The movie also features a bomb-toting communist who tries to blow up the woman, but is foiled by the woman's lover. Bigger and Jack discuss the little they know about communists. They think it might be a "race of folks who live in Russia." Jack guesses communists must not like rich people.

In the movie, the woman is filled with remorse after the bomb attack and returns to her husband to live happily ever after. The boys wonder if people actually live like that and decide they must since they are rich. Bigger begins to feel more willing to take the job for the Daltons.

The second feature, Trader Horn, shows naked African men and women dancing wildly. While he watches the screen, Bigger decides rich white people are really not so bad. He decides it is only the poor whites who hate African Americans because they cannot get their share of the money. He remembers hearing his mother say rich white people "liked negroes better than they did poor whites." He decides that if poor white people cannot make money, they deserve to be taken advantage of. "It was the rich white people who were smart and knew how to treat people." He remembers a story of a marriage between an African American chauffeur and a rich white woman. Bigger decides he would be foolish to rob Blum's just before getting such a good job.

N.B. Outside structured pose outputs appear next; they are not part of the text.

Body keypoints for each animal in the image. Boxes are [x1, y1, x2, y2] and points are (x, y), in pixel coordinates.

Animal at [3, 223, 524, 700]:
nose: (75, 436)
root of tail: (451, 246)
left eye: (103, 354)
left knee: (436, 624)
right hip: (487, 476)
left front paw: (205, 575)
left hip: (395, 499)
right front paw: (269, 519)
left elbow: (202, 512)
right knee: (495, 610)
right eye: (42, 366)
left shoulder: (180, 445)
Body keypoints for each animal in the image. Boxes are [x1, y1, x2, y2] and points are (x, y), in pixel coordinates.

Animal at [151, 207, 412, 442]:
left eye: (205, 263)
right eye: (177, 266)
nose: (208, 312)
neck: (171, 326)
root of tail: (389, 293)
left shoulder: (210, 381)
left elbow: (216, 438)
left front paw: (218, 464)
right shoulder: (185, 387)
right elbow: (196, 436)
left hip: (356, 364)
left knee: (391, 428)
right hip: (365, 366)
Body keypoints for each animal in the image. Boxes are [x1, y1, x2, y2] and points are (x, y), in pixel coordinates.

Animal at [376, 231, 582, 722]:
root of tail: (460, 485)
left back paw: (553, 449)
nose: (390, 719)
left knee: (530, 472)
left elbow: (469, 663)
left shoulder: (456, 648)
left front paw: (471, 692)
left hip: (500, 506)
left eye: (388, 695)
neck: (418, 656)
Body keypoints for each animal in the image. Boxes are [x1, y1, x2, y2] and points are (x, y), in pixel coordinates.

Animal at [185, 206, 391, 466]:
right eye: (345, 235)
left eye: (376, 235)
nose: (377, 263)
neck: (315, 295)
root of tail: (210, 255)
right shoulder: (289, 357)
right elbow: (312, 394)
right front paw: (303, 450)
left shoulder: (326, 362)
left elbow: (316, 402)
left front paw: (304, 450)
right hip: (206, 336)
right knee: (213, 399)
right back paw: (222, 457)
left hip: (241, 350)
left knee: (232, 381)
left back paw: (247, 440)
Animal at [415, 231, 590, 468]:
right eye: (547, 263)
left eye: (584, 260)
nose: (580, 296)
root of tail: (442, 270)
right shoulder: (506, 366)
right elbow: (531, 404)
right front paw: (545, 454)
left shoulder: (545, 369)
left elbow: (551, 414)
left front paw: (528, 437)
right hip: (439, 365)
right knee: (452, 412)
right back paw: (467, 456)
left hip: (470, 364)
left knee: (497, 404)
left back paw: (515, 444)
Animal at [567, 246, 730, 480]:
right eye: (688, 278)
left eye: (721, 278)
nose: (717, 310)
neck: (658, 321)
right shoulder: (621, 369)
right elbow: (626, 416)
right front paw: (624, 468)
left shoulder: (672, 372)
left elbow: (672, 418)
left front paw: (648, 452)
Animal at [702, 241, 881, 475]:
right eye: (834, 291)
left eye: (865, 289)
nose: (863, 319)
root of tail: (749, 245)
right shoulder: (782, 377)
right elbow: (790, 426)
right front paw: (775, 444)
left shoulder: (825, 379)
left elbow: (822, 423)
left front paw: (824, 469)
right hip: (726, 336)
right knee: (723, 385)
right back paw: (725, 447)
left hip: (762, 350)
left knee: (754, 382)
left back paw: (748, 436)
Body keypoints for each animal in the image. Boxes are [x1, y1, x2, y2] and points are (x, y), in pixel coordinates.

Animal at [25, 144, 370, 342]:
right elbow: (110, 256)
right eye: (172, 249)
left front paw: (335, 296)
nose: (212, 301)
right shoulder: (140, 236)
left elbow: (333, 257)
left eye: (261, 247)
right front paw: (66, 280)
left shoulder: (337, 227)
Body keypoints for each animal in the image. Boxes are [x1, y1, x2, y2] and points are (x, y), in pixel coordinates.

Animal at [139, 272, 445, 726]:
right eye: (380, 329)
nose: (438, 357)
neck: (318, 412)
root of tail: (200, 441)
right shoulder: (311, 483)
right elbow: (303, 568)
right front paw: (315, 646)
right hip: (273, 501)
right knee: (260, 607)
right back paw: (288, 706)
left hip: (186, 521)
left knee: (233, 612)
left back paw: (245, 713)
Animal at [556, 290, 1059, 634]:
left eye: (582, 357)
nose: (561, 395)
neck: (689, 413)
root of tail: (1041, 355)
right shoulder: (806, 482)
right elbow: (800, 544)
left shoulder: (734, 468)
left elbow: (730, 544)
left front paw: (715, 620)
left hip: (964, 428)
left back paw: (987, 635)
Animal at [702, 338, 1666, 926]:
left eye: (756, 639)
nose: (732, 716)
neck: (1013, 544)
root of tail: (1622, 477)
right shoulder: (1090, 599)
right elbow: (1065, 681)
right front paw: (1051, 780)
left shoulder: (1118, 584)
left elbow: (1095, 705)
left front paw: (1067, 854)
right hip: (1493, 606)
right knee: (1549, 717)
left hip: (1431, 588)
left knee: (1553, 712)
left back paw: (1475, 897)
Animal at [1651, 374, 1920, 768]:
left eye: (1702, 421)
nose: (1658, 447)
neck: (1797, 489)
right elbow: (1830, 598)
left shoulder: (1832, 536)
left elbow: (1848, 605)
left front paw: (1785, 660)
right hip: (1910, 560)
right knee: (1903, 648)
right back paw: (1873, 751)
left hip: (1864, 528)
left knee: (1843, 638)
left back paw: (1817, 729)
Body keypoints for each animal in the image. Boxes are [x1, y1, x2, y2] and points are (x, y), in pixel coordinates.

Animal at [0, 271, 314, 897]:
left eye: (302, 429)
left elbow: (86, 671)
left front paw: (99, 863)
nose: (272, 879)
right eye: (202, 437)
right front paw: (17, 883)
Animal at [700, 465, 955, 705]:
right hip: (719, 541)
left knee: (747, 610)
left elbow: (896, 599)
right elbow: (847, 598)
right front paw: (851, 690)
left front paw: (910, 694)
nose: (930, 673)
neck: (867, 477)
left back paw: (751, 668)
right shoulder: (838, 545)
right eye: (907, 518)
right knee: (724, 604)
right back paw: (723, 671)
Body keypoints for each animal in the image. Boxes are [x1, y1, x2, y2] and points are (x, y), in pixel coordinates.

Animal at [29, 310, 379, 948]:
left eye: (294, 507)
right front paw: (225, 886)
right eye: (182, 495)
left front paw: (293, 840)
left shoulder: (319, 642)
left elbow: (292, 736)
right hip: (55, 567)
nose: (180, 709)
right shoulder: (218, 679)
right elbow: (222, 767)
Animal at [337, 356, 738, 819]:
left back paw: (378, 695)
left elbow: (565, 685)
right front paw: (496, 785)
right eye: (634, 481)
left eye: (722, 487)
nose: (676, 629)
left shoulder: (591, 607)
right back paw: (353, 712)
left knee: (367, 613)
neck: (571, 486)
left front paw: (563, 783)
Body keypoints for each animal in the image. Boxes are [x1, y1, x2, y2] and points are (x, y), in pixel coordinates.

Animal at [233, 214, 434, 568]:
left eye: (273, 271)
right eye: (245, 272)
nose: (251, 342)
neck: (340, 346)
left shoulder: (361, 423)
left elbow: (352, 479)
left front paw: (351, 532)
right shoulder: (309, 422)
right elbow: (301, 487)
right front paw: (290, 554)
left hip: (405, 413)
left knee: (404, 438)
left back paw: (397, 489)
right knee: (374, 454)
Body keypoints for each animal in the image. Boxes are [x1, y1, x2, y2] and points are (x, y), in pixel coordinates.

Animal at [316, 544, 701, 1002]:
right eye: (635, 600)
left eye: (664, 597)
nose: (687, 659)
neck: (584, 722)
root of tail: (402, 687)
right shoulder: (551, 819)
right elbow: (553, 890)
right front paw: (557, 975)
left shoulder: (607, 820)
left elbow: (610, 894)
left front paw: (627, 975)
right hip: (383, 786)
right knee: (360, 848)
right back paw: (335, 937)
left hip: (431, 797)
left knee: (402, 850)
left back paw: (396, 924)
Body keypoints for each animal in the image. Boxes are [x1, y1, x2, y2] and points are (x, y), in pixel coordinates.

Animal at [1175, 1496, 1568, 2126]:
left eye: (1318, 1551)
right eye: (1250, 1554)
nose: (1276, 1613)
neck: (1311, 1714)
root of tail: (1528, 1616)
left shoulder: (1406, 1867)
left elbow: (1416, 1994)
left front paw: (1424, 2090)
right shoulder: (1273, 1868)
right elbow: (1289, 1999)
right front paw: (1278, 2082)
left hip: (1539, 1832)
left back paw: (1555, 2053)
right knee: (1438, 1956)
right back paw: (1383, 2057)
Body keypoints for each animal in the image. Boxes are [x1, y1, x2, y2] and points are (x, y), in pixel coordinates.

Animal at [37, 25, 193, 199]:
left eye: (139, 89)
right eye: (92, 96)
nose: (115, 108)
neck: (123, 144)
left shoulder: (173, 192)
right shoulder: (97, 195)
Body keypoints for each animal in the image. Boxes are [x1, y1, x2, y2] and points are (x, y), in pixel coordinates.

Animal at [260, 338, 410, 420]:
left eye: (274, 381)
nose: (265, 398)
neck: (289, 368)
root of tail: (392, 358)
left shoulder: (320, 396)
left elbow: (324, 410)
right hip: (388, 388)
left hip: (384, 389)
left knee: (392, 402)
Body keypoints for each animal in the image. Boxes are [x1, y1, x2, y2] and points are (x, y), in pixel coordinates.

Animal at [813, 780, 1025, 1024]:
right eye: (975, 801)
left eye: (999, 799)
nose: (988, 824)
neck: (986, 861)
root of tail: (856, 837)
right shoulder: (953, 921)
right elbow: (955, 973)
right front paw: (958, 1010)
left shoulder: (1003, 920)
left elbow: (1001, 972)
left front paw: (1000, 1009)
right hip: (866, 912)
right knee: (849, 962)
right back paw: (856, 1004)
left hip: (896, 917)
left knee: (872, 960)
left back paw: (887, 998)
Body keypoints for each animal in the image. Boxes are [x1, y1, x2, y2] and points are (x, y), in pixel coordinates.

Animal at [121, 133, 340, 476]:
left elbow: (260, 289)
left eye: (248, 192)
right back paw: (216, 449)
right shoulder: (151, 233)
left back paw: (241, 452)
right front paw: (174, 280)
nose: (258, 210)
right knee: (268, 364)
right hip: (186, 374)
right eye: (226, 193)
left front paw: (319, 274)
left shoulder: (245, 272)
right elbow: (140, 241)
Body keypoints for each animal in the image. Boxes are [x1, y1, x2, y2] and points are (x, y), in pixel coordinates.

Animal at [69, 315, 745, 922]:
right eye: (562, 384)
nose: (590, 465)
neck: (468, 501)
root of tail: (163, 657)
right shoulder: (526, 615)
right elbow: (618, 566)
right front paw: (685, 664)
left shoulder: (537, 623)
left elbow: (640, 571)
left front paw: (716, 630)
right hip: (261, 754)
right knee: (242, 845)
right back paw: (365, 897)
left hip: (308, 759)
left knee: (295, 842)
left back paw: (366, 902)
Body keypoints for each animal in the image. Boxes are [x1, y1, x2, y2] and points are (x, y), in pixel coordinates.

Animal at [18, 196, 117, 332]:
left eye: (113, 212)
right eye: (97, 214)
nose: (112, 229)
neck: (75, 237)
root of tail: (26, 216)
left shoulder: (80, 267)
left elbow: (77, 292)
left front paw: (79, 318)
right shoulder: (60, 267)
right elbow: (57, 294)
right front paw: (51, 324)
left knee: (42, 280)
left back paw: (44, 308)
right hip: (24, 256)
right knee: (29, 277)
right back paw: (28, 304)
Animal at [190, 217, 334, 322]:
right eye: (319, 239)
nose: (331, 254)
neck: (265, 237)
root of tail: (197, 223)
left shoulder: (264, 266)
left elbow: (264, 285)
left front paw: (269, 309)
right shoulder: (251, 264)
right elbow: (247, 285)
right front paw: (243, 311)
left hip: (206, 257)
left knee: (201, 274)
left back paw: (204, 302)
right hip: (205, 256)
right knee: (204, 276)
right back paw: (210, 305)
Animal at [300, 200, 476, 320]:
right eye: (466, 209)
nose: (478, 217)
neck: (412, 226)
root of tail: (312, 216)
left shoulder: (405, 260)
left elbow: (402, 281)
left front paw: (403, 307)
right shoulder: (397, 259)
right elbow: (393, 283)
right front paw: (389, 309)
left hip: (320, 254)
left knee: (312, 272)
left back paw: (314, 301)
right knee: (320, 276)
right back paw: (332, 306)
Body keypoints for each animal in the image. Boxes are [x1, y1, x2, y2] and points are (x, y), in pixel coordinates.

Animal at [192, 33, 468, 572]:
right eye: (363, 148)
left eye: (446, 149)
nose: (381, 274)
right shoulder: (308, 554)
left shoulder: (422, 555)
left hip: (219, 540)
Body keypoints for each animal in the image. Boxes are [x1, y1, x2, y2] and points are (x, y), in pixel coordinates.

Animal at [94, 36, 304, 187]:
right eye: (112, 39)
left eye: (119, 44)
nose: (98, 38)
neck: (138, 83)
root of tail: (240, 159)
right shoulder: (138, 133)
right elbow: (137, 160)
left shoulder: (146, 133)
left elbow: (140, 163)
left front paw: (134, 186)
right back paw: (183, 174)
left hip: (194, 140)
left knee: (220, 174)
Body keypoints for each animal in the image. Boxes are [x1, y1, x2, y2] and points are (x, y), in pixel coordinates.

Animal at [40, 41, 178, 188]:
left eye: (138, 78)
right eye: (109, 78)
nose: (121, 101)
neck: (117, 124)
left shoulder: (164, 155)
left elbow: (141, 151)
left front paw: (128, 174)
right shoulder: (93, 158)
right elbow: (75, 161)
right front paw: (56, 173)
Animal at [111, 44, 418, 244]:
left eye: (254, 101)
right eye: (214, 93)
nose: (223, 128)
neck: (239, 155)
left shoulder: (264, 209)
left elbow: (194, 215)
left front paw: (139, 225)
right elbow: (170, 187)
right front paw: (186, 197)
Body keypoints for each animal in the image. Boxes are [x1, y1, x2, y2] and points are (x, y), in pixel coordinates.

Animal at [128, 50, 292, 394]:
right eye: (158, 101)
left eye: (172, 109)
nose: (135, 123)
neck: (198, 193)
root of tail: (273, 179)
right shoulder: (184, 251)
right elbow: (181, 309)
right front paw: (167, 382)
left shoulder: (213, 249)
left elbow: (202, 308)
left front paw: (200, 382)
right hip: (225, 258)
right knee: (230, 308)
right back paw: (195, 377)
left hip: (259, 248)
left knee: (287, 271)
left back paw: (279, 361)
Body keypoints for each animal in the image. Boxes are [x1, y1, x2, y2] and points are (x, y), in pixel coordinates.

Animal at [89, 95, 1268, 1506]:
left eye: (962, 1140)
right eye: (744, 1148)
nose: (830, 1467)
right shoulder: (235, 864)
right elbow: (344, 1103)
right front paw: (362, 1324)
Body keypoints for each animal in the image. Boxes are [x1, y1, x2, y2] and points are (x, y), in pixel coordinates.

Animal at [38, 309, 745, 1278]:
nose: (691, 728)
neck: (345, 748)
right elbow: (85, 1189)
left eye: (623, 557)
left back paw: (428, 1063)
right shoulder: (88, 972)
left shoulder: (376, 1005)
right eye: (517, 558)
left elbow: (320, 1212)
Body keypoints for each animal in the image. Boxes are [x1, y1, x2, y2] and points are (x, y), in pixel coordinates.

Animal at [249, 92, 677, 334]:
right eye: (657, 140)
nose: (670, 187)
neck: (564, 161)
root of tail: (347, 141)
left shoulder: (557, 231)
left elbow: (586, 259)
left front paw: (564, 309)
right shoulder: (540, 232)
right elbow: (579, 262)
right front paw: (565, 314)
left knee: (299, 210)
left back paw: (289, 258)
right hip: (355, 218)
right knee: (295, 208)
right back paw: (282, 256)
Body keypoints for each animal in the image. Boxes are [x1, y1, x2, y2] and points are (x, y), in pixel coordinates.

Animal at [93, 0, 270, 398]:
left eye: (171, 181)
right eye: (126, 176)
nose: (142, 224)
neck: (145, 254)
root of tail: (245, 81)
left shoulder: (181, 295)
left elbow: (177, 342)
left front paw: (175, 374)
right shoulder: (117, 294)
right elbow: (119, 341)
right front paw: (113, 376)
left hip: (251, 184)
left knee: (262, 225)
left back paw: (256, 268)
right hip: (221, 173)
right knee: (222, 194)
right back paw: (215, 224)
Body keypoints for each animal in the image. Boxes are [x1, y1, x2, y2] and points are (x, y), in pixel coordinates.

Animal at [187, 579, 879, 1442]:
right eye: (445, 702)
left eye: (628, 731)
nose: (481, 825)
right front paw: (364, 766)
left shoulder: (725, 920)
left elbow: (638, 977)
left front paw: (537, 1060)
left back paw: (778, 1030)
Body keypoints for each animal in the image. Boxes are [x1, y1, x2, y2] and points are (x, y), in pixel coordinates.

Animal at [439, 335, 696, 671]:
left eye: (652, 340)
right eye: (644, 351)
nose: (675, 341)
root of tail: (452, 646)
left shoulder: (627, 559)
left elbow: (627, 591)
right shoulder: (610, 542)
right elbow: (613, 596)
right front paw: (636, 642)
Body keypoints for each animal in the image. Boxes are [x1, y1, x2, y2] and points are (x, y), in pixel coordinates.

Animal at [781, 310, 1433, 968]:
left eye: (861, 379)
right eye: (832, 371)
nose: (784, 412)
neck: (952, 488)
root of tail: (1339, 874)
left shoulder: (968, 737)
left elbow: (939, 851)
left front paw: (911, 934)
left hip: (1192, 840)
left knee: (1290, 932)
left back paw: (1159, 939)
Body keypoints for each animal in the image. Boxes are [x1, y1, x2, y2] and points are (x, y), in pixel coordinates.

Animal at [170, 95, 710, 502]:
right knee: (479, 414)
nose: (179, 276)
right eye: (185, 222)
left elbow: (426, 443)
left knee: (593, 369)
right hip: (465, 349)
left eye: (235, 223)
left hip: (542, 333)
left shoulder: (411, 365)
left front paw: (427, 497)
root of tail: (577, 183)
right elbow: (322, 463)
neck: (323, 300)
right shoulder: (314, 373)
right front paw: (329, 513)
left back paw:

The boys leave the theatre and Bigger goes home to get his gun. At home, he hears his mother singing, "Lord, I want to be a Christian." He goes to Doc's to meet the others. His body hungers for action. Gus has not come. Bigger knows Gus will not show up. When he does arrive, Bigger brutally beats Gus, then holds a knife on him and threatens to kill him, all to avoid the robbery. The movies made him want the Dalton's job and further contact with the rich white people. He humiliates and tortures Gus.